» **TASK ITEM**:
Among the records that follow, find the line with "100: (544, 287)" and the line with "118: (445, 161)". Set down those lines and all lines between them exactly, without adding anything.

[Dataset entries]
========================

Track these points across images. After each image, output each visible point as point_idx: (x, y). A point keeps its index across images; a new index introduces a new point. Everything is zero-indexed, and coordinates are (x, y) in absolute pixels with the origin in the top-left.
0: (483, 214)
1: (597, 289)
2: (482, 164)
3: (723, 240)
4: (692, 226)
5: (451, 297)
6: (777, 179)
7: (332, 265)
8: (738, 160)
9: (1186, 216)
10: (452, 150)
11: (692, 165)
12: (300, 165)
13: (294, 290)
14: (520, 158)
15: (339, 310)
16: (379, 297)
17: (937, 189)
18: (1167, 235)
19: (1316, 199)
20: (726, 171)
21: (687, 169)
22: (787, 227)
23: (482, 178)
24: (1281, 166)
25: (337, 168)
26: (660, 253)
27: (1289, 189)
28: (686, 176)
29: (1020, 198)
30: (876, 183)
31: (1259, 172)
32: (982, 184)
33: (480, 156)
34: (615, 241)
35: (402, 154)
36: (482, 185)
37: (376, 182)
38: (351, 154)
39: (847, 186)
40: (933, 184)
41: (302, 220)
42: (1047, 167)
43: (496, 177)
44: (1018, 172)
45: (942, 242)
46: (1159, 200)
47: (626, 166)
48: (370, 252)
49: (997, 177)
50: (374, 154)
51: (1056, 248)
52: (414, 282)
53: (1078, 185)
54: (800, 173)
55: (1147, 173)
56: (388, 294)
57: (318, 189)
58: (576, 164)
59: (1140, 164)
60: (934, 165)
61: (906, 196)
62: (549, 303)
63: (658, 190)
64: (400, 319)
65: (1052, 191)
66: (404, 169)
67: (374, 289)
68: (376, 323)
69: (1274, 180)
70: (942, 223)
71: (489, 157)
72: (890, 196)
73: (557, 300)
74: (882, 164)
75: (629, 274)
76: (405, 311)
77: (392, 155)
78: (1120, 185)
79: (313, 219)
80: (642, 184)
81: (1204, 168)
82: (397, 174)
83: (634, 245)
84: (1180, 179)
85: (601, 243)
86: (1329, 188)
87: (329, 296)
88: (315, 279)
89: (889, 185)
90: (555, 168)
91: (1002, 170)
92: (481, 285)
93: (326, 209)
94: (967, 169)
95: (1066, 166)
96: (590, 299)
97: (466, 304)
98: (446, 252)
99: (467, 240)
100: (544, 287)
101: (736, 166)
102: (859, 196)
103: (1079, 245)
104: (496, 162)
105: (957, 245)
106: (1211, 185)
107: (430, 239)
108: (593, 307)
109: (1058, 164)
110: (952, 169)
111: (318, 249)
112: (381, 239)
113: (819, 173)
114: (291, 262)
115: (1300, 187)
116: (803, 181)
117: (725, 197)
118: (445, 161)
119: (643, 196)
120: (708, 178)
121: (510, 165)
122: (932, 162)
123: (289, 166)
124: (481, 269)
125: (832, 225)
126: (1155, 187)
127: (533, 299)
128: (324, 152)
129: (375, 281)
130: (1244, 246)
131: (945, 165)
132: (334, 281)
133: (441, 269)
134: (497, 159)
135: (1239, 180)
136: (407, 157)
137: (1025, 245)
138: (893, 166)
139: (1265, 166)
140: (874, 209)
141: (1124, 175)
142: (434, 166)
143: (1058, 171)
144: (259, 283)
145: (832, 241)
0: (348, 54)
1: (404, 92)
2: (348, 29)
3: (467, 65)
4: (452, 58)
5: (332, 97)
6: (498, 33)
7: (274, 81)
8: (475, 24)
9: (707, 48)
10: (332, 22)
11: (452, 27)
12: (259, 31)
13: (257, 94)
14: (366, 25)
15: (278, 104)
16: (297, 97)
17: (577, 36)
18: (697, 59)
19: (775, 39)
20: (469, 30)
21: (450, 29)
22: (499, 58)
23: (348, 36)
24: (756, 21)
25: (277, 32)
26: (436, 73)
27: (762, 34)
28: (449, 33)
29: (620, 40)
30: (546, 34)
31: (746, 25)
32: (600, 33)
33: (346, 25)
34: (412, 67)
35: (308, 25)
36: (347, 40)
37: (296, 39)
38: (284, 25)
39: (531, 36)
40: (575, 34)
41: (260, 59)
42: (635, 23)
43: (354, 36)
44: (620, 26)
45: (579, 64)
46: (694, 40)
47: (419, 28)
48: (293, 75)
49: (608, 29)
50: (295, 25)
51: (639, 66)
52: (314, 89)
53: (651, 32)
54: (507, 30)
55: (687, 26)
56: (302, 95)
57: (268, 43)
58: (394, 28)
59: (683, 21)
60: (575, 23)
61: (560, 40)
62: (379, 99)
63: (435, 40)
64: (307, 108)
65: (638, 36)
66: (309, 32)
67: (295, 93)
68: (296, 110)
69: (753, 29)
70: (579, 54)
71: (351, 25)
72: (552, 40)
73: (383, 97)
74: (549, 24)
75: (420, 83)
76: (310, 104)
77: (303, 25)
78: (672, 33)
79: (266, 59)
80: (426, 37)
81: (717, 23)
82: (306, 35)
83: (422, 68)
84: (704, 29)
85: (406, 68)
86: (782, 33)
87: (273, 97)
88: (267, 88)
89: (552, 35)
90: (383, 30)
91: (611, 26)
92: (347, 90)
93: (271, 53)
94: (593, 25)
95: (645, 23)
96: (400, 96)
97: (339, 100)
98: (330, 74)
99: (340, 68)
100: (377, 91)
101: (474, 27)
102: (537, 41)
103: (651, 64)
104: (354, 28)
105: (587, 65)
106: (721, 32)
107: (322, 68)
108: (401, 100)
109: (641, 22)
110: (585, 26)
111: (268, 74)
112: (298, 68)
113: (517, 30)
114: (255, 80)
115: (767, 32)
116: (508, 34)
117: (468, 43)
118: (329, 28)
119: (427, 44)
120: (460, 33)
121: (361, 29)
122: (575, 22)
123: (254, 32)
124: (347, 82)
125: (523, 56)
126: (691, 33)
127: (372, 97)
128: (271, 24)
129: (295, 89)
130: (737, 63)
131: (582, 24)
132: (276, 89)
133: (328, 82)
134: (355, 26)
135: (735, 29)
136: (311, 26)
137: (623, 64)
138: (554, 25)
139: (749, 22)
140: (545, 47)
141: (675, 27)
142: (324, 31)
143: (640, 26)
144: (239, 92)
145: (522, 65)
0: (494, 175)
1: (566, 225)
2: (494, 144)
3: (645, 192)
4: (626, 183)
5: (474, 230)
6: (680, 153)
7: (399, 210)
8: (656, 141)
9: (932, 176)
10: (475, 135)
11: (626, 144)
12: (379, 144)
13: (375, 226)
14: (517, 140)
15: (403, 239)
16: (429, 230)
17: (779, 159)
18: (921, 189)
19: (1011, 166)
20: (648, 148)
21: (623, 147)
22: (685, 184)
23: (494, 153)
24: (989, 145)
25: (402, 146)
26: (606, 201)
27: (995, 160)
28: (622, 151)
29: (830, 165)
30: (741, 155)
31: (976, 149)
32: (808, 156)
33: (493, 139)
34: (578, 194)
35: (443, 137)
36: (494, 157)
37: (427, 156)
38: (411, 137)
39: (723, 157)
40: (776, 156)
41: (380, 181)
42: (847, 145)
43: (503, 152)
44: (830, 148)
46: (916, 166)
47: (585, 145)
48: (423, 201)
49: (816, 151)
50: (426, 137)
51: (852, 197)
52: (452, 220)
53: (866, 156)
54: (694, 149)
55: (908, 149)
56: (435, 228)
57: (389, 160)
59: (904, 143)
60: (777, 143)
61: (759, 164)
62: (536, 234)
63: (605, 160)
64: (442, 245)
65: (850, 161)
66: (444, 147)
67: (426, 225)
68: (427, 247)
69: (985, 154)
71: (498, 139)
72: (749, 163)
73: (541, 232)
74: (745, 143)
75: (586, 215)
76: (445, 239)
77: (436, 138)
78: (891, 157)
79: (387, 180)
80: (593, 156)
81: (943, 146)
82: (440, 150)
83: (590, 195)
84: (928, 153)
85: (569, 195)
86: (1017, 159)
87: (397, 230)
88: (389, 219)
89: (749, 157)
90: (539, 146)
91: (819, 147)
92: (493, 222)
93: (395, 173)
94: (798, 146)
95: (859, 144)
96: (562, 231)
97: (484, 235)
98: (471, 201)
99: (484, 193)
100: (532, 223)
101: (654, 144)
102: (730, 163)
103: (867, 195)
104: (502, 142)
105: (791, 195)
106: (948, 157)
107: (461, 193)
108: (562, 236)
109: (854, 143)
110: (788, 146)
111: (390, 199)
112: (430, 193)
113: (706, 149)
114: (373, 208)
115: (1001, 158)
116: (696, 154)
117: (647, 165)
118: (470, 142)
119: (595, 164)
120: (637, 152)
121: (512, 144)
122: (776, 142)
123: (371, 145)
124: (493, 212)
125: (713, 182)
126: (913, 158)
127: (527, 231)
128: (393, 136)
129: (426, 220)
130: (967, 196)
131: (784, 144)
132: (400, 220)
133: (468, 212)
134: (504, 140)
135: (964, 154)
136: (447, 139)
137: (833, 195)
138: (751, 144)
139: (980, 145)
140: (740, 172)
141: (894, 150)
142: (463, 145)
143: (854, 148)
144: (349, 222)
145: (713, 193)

========================

» **WRITTEN REPLY**:
100: (544, 287)
101: (736, 166)
102: (859, 196)
103: (1079, 245)
104: (496, 162)
105: (957, 245)
106: (1211, 185)
107: (430, 239)
108: (593, 307)
109: (1058, 164)
110: (952, 169)
111: (318, 249)
112: (381, 239)
113: (819, 173)
114: (291, 262)
115: (1300, 187)
116: (803, 181)
117: (725, 197)
118: (445, 161)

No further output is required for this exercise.